Très concrètement cela signifiait qu’étant assurés de leur recours dans le cadre de la CRAC du fait de cette recommandation, les assureurs Dommages ouvrage n’opposaient pas la jurisprudence en question à leurs assurés et continuaient d’indemniser les désordres affectant les éléments non destinés à fonctionner dans les deux années suivant la réception, dès lors qu’ils étaient affectés dans leur fonction y compris décorative, puisque par définition, il s’agissait d’élements inertes et que la fonction principale d’une peinture ou d’un revêtement mural, à défaut de fonctionner, est de contribuer à l’esthétique de l’ouvrage.

Il convient cependant d’observer que dès lors que le recours s’inscrit dans un contentieux, la recommandation qui n’est pas une circulaire FFSA strito sensu, cesse ses effets.

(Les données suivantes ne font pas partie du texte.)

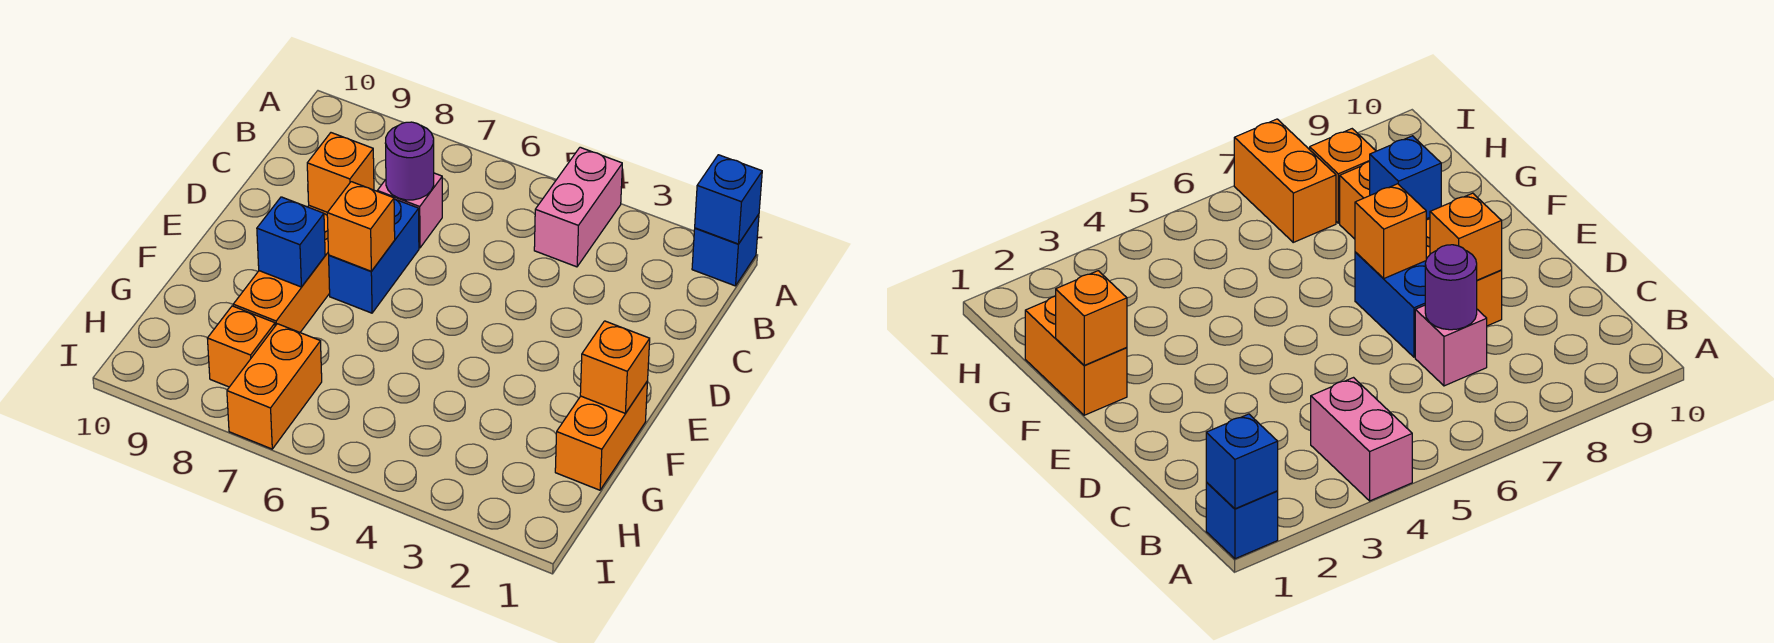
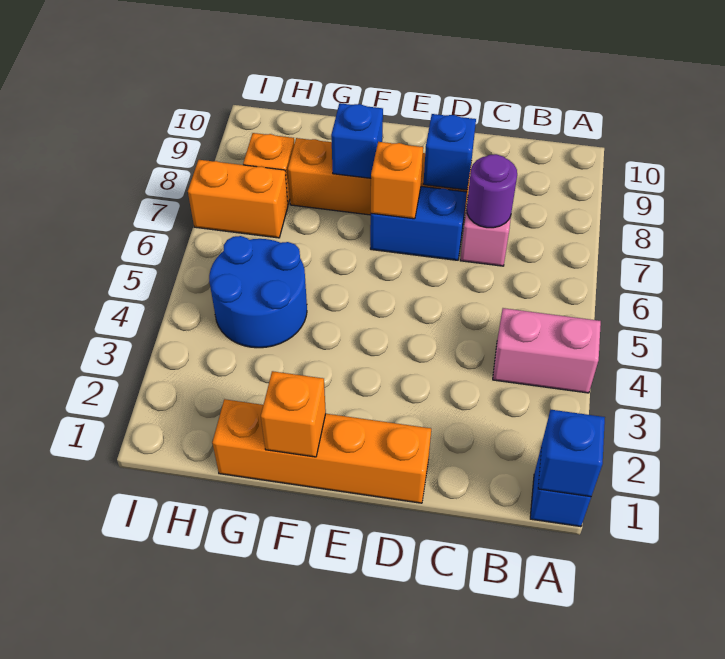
orange 1x1 brick [307,133,374,212] -> blue 1x1 brick [423,114,476,190]
orange 1x2 brick [555,381,648,490] -> orange 1x4 brick [212,399,431,503]
none -> blue 2x2 round brick [209,236,307,348]

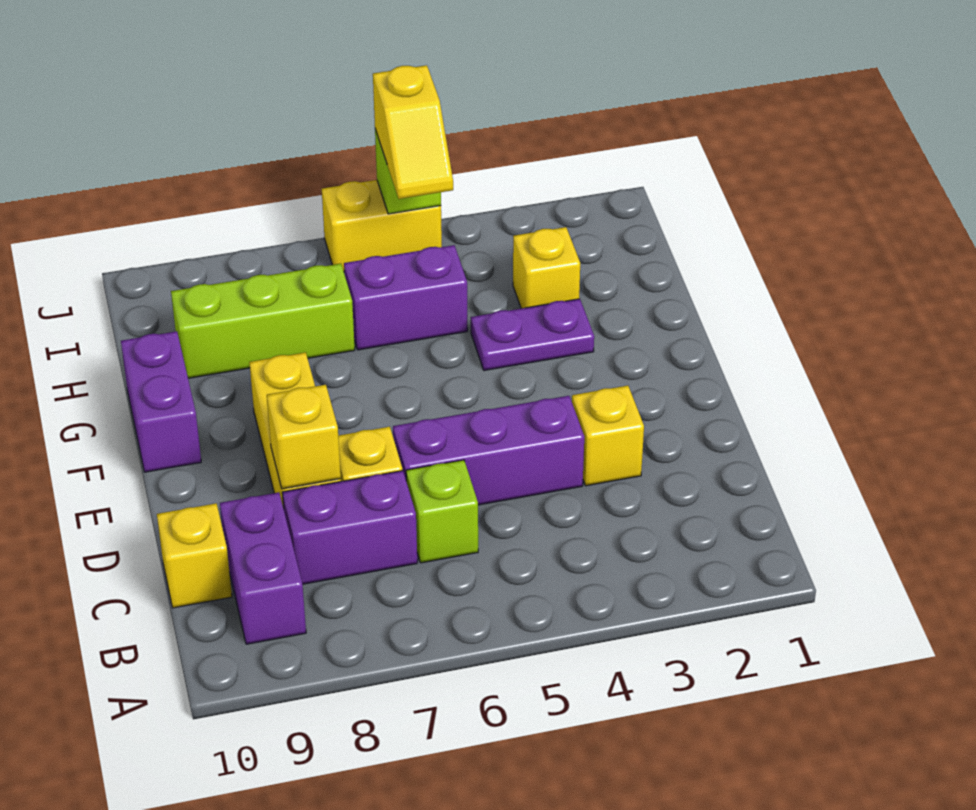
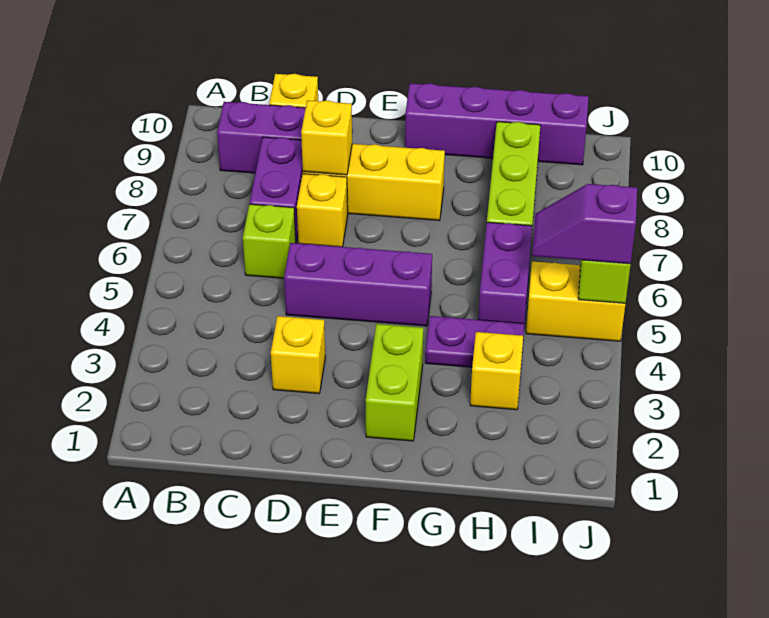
purple 1x3 brick [393,396,584,505] -> purple 1x3 brick turned to [284,243,432,326]
none -> lime 1x2 brick [366,324,423,441]
purple 1x2 brick [121,331,201,472] -> purple 1x4 brick [405,83,588,165]
purple 1x2 plate [471,299,594,371] -> purple 1x2 plate turned to [425,316,524,367]
yellow 1x2 slope [373,65,453,199] -> purple 1x2 slope [532,184,637,264]
yellow 1x2 brick [322,180,442,271] -> yellow 1x2 brick turned to [526,261,625,341]

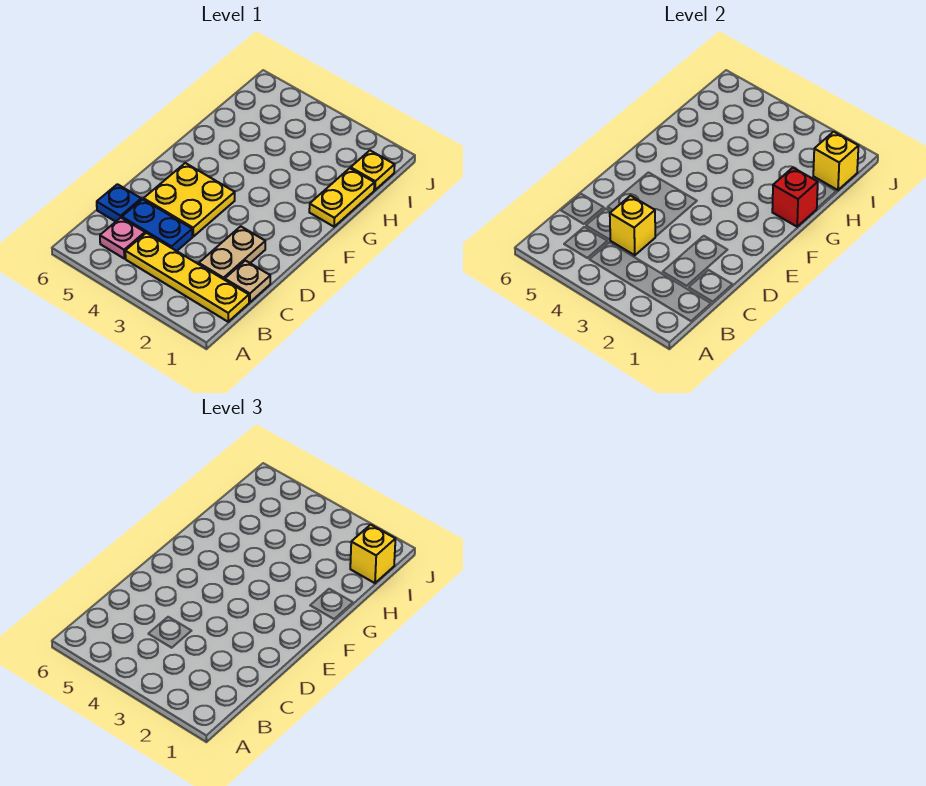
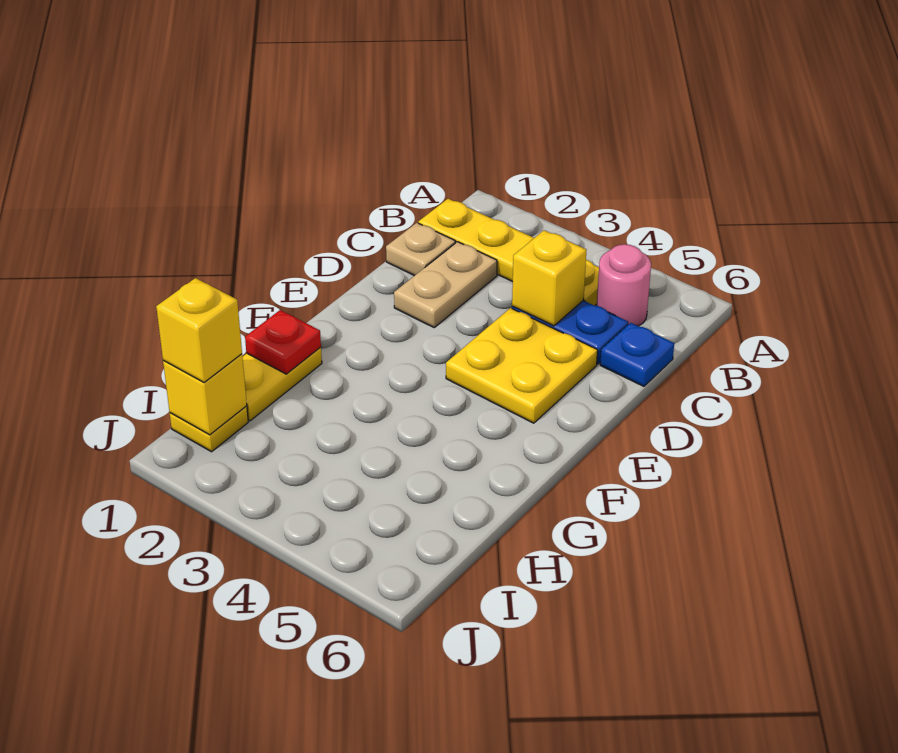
pink 1x1 plate [100,218,145,259] -> pink 1x1 round brick [597,244,651,326]
red 1x1 brick [772,168,818,227] -> red 1x1 plate [245,310,321,374]

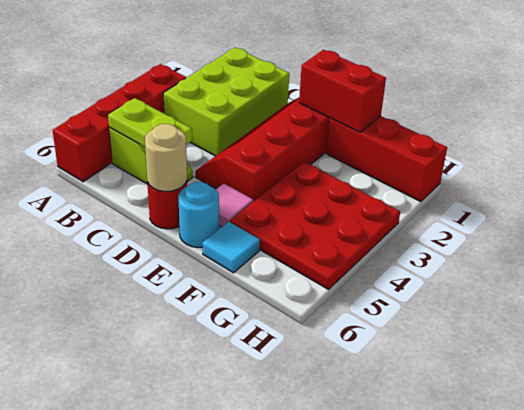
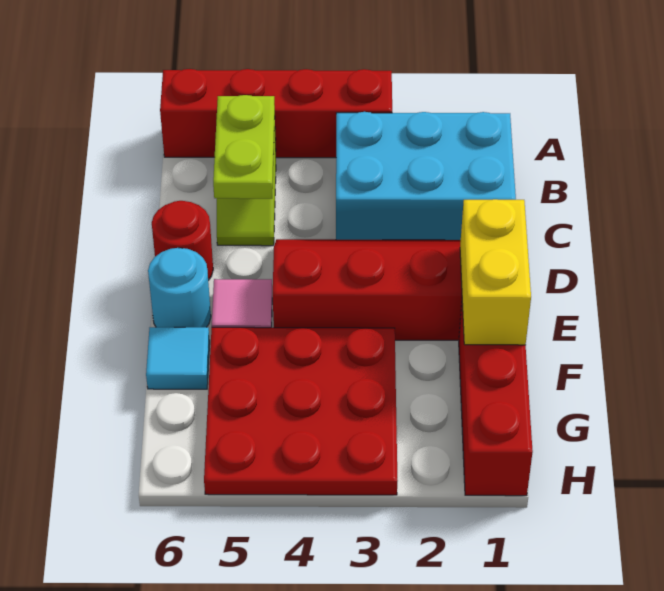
lime 2x3 brick [163,48,289,156] -> cyan 2x3 brick [336,112,516,240]
tan 1x1 round brick [145,124,187,191] -> none
red 1x2 brick [299,50,386,132] -> yellow 1x2 brick [460,199,531,345]

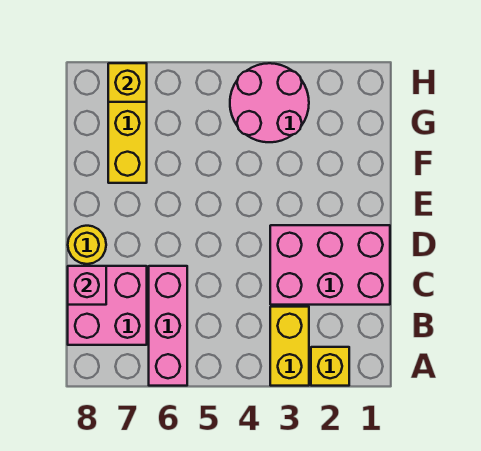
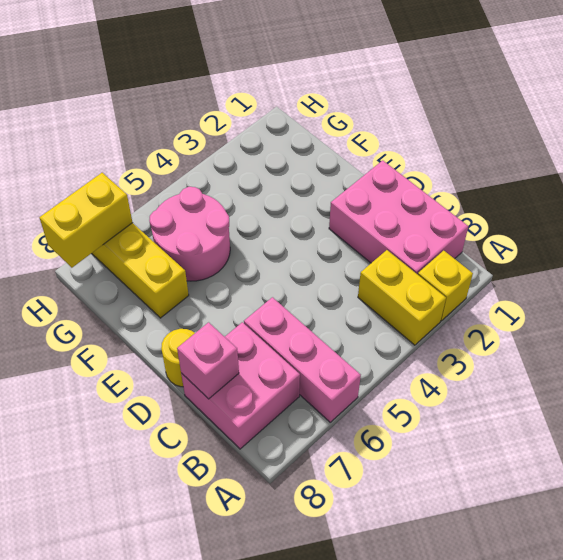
pink 2x3 brick [270,225,390,305] -> pink 2x3 brick turned to [329,160,468,274]
pink 2x2 round brick [230,63,309,142] -> pink 2x2 round brick moved to [149,187,230,281]
yellow 1x1 brick [108,63,147,102] -> yellow 1x2 brick [39,173,133,268]

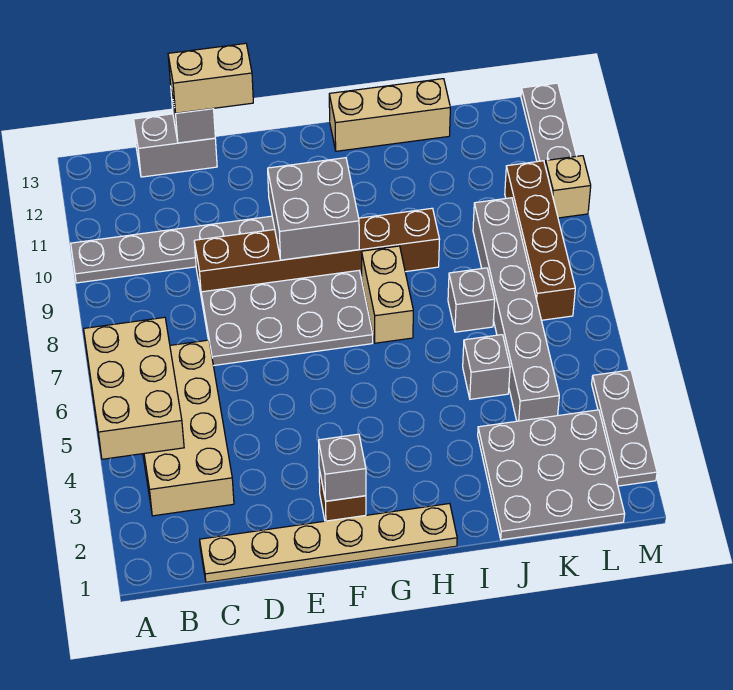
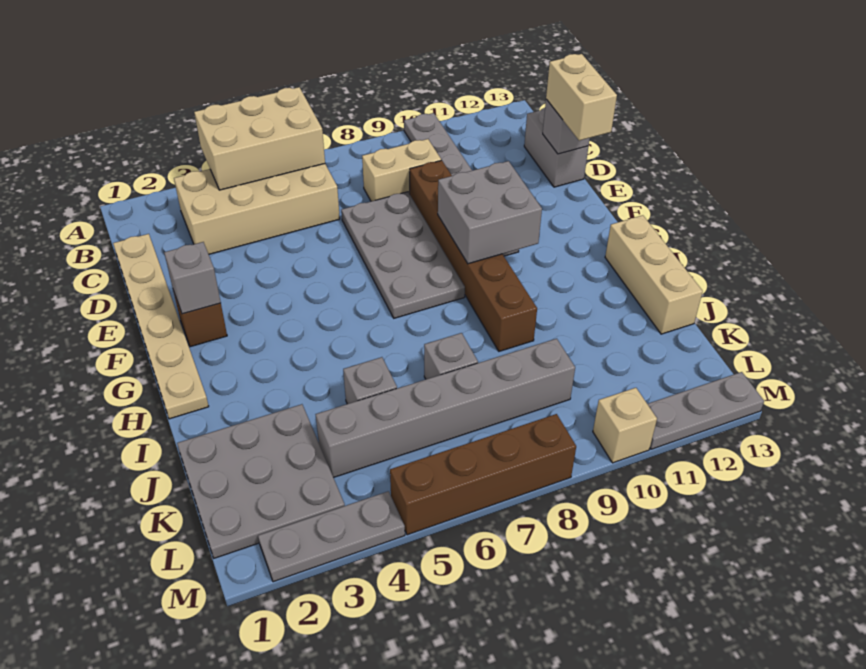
tan 1x2 brick [361,246,413,343] -> tan 1x2 brick moved to [362,139,441,201]
brown 1x4 brick [505,161,575,320] -> brown 1x4 brick moved to [390,414,576,535]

[1] Circulaire de la Commission d’application de la Convention de Règlement assurance construction (CACRAC) N° 14/2001 du 12 décembre 2001 et N° 9.2012 du 22 mai 2012

 

Sauf à négocier avec son assureur le maintien de la garantie pour l’ensemble des éléments non destinés à fonctionner, comme cela existait jusqu’ici pour les peintures moquettes et revêtement muraux, au titre de la garantie de bon fonctionnement de la police Dommages Ouvrage ou de la police RC décennale, la réclamation ne pourra donc trouver de solution que dans la mise en jeu contentieuse de la responsabilité du promoteur et des constructeurs au titre de sa RC de droit commun pour faute et la mobilisation des garanties de la police RC Promoteur ou RC travaux, au titre des dommages intermédiaires, quand elle est couverte.

Ce point est à vérifier au cas par cas avec à terme un alourdissement de la sinistralité à ce titre, dès lors que la mobilisation de la garantie au titre de la RC de droit commun, à la différence de la garantie de bon fonctionnement suppose la démonstration d’une faute de la part du promoteur ou du constructeur, laquelle ne peut se faire que dans un cadre judiciaire.